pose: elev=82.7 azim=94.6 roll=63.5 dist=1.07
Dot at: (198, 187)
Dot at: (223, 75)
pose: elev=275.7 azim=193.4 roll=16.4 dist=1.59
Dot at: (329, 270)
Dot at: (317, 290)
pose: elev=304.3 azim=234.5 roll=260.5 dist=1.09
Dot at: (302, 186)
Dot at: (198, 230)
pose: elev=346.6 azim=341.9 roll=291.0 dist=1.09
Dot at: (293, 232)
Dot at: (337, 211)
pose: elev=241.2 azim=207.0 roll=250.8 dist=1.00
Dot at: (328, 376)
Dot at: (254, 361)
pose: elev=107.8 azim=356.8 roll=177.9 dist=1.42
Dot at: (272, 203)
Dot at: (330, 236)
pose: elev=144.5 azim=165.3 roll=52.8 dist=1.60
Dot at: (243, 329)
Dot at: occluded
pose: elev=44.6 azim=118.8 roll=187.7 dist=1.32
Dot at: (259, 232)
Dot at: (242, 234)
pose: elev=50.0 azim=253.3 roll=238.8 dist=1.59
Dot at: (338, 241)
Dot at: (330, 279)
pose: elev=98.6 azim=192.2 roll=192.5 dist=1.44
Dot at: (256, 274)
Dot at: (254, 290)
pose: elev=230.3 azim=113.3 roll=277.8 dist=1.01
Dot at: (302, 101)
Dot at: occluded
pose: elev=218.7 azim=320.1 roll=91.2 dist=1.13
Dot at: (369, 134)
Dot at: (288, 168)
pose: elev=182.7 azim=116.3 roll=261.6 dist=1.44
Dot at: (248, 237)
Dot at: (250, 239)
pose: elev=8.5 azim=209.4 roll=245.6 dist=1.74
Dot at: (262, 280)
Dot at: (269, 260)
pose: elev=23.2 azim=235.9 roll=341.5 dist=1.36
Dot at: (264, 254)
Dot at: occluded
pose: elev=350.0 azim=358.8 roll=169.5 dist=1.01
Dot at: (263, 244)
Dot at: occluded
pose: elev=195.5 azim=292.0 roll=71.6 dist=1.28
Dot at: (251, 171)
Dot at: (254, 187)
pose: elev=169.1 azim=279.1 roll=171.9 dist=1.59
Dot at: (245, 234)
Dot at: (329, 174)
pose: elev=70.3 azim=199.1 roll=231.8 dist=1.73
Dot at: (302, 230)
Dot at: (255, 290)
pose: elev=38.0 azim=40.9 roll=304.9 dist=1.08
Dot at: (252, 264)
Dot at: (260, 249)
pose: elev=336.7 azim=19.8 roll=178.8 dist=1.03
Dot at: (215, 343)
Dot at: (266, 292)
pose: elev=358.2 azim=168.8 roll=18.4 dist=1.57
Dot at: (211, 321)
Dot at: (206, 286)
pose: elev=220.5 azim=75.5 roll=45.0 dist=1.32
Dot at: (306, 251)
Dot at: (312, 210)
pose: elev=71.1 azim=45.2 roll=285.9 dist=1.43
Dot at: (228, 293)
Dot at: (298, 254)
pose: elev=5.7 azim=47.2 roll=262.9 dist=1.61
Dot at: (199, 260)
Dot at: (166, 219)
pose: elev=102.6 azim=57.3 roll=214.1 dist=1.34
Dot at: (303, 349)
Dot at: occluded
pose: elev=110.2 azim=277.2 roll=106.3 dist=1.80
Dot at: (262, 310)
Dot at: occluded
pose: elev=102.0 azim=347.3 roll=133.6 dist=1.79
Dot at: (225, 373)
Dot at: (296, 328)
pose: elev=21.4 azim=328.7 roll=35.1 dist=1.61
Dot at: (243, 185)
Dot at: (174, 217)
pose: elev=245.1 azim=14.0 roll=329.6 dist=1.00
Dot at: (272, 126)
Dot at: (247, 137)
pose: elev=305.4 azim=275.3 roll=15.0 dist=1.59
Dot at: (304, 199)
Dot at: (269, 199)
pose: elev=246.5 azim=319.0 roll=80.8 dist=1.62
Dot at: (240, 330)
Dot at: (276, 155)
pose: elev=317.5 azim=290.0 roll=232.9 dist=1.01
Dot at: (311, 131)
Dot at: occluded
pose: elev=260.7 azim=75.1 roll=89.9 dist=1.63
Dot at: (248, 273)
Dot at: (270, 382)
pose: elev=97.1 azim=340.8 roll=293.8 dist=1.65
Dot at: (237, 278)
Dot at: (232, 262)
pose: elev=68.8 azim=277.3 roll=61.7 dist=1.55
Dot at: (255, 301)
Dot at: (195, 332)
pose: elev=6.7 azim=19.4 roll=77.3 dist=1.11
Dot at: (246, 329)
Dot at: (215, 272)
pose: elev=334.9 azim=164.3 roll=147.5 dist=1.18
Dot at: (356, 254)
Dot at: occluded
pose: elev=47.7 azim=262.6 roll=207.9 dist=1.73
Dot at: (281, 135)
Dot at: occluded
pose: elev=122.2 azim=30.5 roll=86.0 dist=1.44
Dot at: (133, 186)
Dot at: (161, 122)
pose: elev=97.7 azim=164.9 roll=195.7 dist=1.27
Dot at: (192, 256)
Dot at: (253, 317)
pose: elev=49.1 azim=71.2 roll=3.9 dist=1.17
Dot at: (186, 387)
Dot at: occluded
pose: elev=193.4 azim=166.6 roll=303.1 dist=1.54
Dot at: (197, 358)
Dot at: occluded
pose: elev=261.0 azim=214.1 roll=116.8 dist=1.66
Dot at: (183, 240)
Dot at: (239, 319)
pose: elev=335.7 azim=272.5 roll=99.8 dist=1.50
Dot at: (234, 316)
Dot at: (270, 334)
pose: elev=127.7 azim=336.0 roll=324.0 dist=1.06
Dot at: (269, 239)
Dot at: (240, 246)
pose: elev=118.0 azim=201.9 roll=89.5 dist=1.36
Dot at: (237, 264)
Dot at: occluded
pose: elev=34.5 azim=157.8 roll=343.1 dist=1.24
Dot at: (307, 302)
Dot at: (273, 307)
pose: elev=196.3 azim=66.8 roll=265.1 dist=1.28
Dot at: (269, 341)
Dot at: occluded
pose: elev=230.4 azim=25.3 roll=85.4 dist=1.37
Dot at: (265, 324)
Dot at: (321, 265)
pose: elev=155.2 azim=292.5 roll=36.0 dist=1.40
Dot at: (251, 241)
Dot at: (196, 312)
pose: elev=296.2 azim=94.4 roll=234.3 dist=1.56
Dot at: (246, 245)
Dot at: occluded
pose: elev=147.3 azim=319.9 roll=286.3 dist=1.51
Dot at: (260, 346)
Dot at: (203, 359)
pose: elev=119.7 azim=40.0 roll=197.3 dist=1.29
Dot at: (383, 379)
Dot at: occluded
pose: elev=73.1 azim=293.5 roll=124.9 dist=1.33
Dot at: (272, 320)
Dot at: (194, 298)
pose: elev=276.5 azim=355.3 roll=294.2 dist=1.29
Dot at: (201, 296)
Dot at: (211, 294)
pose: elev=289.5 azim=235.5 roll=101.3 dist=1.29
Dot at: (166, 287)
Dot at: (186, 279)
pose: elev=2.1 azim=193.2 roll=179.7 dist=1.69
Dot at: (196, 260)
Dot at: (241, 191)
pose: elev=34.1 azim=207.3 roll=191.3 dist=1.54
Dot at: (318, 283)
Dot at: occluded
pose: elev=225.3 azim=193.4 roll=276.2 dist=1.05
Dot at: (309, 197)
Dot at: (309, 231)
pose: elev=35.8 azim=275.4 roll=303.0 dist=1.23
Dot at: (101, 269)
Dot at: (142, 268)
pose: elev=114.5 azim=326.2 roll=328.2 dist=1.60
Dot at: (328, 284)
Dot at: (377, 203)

### WRITTEN TASK
Format every line of the records above as a Markdown table with the columns No. and Entry, giving each line its own numbered row and leaving out blank lines.

### ANSWER TO THE TASK
| No. | Entry |
|---|---|
| 1 | pose: elev=82.7 azim=94.6 roll=63.5 dist=1.07 |
| 2 | Dot at: (198, 187) |
| 3 | Dot at: (223, 75) |
| 4 | pose: elev=275.7 azim=193.4 roll=16.4 dist=1.59 |
| 5 | Dot at: (329, 270) |
| 6 | Dot at: (317, 290) |
| 7 | pose: elev=304.3 azim=234.5 roll=260.5 dist=1.09 |
| 8 | Dot at: (302, 186) |
| 9 | Dot at: (198, 230) |
| 10 | pose: elev=346.6 azim=341.9 roll=291.0 dist=1.09 |
| 11 | Dot at: (293, 232) |
| 12 | Dot at: (337, 211) |
| 13 | pose: elev=241.2 azim=207.0 roll=250.8 dist=1.00 |
| 14 | Dot at: (328, 376) |
| 15 | Dot at: (254, 361) |
| 16 | pose: elev=107.8 azim=356.8 roll=177.9 dist=1.42 |
| 17 | Dot at: (272, 203) |
| 18 | Dot at: (330, 236) |
| 19 | pose: elev=144.5 azim=165.3 roll=52.8 dist=1.60 |
| 20 | Dot at: (243, 329) |
| 21 | Dot at: occluded |
| 22 | pose: elev=44.6 azim=118.8 roll=187.7 dist=1.32 |
| 23 | Dot at: (259, 232) |
| 24 | Dot at: (242, 234) |
| 25 | pose: elev=50.0 azim=253.3 roll=238.8 dist=1.59 |
| 26 | Dot at: (338, 241) |
| 27 | Dot at: (330, 279) |
| 28 | pose: elev=98.6 azim=192.2 roll=192.5 dist=1.44 |
| 29 | Dot at: (256, 274) |
| 30 | Dot at: (254, 290) |
| 31 | pose: elev=230.3 azim=113.3 roll=277.8 dist=1.01 |
| 32 | Dot at: (302, 101) |
| 33 | Dot at: occluded |
| 34 | pose: elev=218.7 azim=320.1 roll=91.2 dist=1.13 |
| 35 | Dot at: (369, 134) |
| 36 | Dot at: (288, 168) |
| 37 | pose: elev=182.7 azim=116.3 roll=261.6 dist=1.44 |
| 38 | Dot at: (248, 237) |
| 39 | Dot at: (250, 239) |
| 40 | pose: elev=8.5 azim=209.4 roll=245.6 dist=1.74 |
| 41 | Dot at: (262, 280) |
| 42 | Dot at: (269, 260) |
| 43 | pose: elev=23.2 azim=235.9 roll=341.5 dist=1.36 |
| 44 | Dot at: (264, 254) |
| 45 | Dot at: occluded |
| 46 | pose: elev=350.0 azim=358.8 roll=169.5 dist=1.01 |
| 47 | Dot at: (263, 244) |
| 48 | Dot at: occluded |
| 49 | pose: elev=195.5 azim=292.0 roll=71.6 dist=1.28 |
| 50 | Dot at: (251, 171) |
| 51 | Dot at: (254, 187) |
| 52 | pose: elev=169.1 azim=279.1 roll=171.9 dist=1.59 |
| 53 | Dot at: (245, 234) |
| 54 | Dot at: (329, 174) |
| 55 | pose: elev=70.3 azim=199.1 roll=231.8 dist=1.73 |
| 56 | Dot at: (302, 230) |
| 57 | Dot at: (255, 290) |
| 58 | pose: elev=38.0 azim=40.9 roll=304.9 dist=1.08 |
| 59 | Dot at: (252, 264) |
| 60 | Dot at: (260, 249) |
| 61 | pose: elev=336.7 azim=19.8 roll=178.8 dist=1.03 |
| 62 | Dot at: (215, 343) |
| 63 | Dot at: (266, 292) |
| 64 | pose: elev=358.2 azim=168.8 roll=18.4 dist=1.57 |
| 65 | Dot at: (211, 321) |
| 66 | Dot at: (206, 286) |
| 67 | pose: elev=220.5 azim=75.5 roll=45.0 dist=1.32 |
| 68 | Dot at: (306, 251) |
| 69 | Dot at: (312, 210) |
| 70 | pose: elev=71.1 azim=45.2 roll=285.9 dist=1.43 |
| 71 | Dot at: (228, 293) |
| 72 | Dot at: (298, 254) |
| 73 | pose: elev=5.7 azim=47.2 roll=262.9 dist=1.61 |
| 74 | Dot at: (199, 260) |
| 75 | Dot at: (166, 219) |
| 76 | pose: elev=102.6 azim=57.3 roll=214.1 dist=1.34 |
| 77 | Dot at: (303, 349) |
| 78 | Dot at: occluded |
| 79 | pose: elev=110.2 azim=277.2 roll=106.3 dist=1.80 |
| 80 | Dot at: (262, 310) |
| 81 | Dot at: occluded |
| 82 | pose: elev=102.0 azim=347.3 roll=133.6 dist=1.79 |
| 83 | Dot at: (225, 373) |
| 84 | Dot at: (296, 328) |
| 85 | pose: elev=21.4 azim=328.7 roll=35.1 dist=1.61 |
| 86 | Dot at: (243, 185) |
| 87 | Dot at: (174, 217) |
| 88 | pose: elev=245.1 azim=14.0 roll=329.6 dist=1.00 |
| 89 | Dot at: (272, 126) |
| 90 | Dot at: (247, 137) |
| 91 | pose: elev=305.4 azim=275.3 roll=15.0 dist=1.59 |
| 92 | Dot at: (304, 199) |
| 93 | Dot at: (269, 199) |
| 94 | pose: elev=246.5 azim=319.0 roll=80.8 dist=1.62 |
| 95 | Dot at: (240, 330) |
| 96 | Dot at: (276, 155) |
| 97 | pose: elev=317.5 azim=290.0 roll=232.9 dist=1.01 |
| 98 | Dot at: (311, 131) |
| 99 | Dot at: occluded |
| 100 | pose: elev=260.7 azim=75.1 roll=89.9 dist=1.63 |
| 101 | Dot at: (248, 273) |
| 102 | Dot at: (270, 382) |
| 103 | pose: elev=97.1 azim=340.8 roll=293.8 dist=1.65 |
| 104 | Dot at: (237, 278) |
| 105 | Dot at: (232, 262) |
| 106 | pose: elev=68.8 azim=277.3 roll=61.7 dist=1.55 |
| 107 | Dot at: (255, 301) |
| 108 | Dot at: (195, 332) |
| 109 | pose: elev=6.7 azim=19.4 roll=77.3 dist=1.11 |
| 110 | Dot at: (246, 329) |
| 111 | Dot at: (215, 272) |
| 112 | pose: elev=334.9 azim=164.3 roll=147.5 dist=1.18 |
| 113 | Dot at: (356, 254) |
| 114 | Dot at: occluded |
| 115 | pose: elev=47.7 azim=262.6 roll=207.9 dist=1.73 |
| 116 | Dot at: (281, 135) |
| 117 | Dot at: occluded |
| 118 | pose: elev=122.2 azim=30.5 roll=86.0 dist=1.44 |
| 119 | Dot at: (133, 186) |
| 120 | Dot at: (161, 122) |
| 121 | pose: elev=97.7 azim=164.9 roll=195.7 dist=1.27 |
| 122 | Dot at: (192, 256) |
| 123 | Dot at: (253, 317) |
| 124 | pose: elev=49.1 azim=71.2 roll=3.9 dist=1.17 |
| 125 | Dot at: (186, 387) |
| 126 | Dot at: occluded |
| 127 | pose: elev=193.4 azim=166.6 roll=303.1 dist=1.54 |
| 128 | Dot at: (197, 358) |
| 129 | Dot at: occluded |
| 130 | pose: elev=261.0 azim=214.1 roll=116.8 dist=1.66 |
| 131 | Dot at: (183, 240) |
| 132 | Dot at: (239, 319) |
| 133 | pose: elev=335.7 azim=272.5 roll=99.8 dist=1.50 |
| 134 | Dot at: (234, 316) |
| 135 | Dot at: (270, 334) |
| 136 | pose: elev=127.7 azim=336.0 roll=324.0 dist=1.06 |
| 137 | Dot at: (269, 239) |
| 138 | Dot at: (240, 246) |
| 139 | pose: elev=118.0 azim=201.9 roll=89.5 dist=1.36 |
| 140 | Dot at: (237, 264) |
| 141 | Dot at: occluded |
| 142 | pose: elev=34.5 azim=157.8 roll=343.1 dist=1.24 |
| 143 | Dot at: (307, 302) |
| 144 | Dot at: (273, 307) |
| 145 | pose: elev=196.3 azim=66.8 roll=265.1 dist=1.28 |
| 146 | Dot at: (269, 341) |
| 147 | Dot at: occluded |
| 148 | pose: elev=230.4 azim=25.3 roll=85.4 dist=1.37 |
| 149 | Dot at: (265, 324) |
| 150 | Dot at: (321, 265) |
| 151 | pose: elev=155.2 azim=292.5 roll=36.0 dist=1.40 |
| 152 | Dot at: (251, 241) |
| 153 | Dot at: (196, 312) |
| 154 | pose: elev=296.2 azim=94.4 roll=234.3 dist=1.56 |
| 155 | Dot at: (246, 245) |
| 156 | Dot at: occluded |
| 157 | pose: elev=147.3 azim=319.9 roll=286.3 dist=1.51 |
| 158 | Dot at: (260, 346) |
| 159 | Dot at: (203, 359) |
| 160 | pose: elev=119.7 azim=40.0 roll=197.3 dist=1.29 |
| 161 | Dot at: (383, 379) |
| 162 | Dot at: occluded |
| 163 | pose: elev=73.1 azim=293.5 roll=124.9 dist=1.33 |
| 164 | Dot at: (272, 320) |
| 165 | Dot at: (194, 298) |
| 166 | pose: elev=276.5 azim=355.3 roll=294.2 dist=1.29 |
| 167 | Dot at: (201, 296) |
| 168 | Dot at: (211, 294) |
| 169 | pose: elev=289.5 azim=235.5 roll=101.3 dist=1.29 |
| 170 | Dot at: (166, 287) |
| 171 | Dot at: (186, 279) |
| 172 | pose: elev=2.1 azim=193.2 roll=179.7 dist=1.69 |
| 173 | Dot at: (196, 260) |
| 174 | Dot at: (241, 191) |
| 175 | pose: elev=34.1 azim=207.3 roll=191.3 dist=1.54 |
| 176 | Dot at: (318, 283) |
| 177 | Dot at: occluded |
| 178 | pose: elev=225.3 azim=193.4 roll=276.2 dist=1.05 |
| 179 | Dot at: (309, 197) |
| 180 | Dot at: (309, 231) |
| 181 | pose: elev=35.8 azim=275.4 roll=303.0 dist=1.23 |
| 182 | Dot at: (101, 269) |
| 183 | Dot at: (142, 268) |
| 184 | pose: elev=114.5 azim=326.2 roll=328.2 dist=1.60 |
| 185 | Dot at: (328, 284) |
| 186 | Dot at: (377, 203) |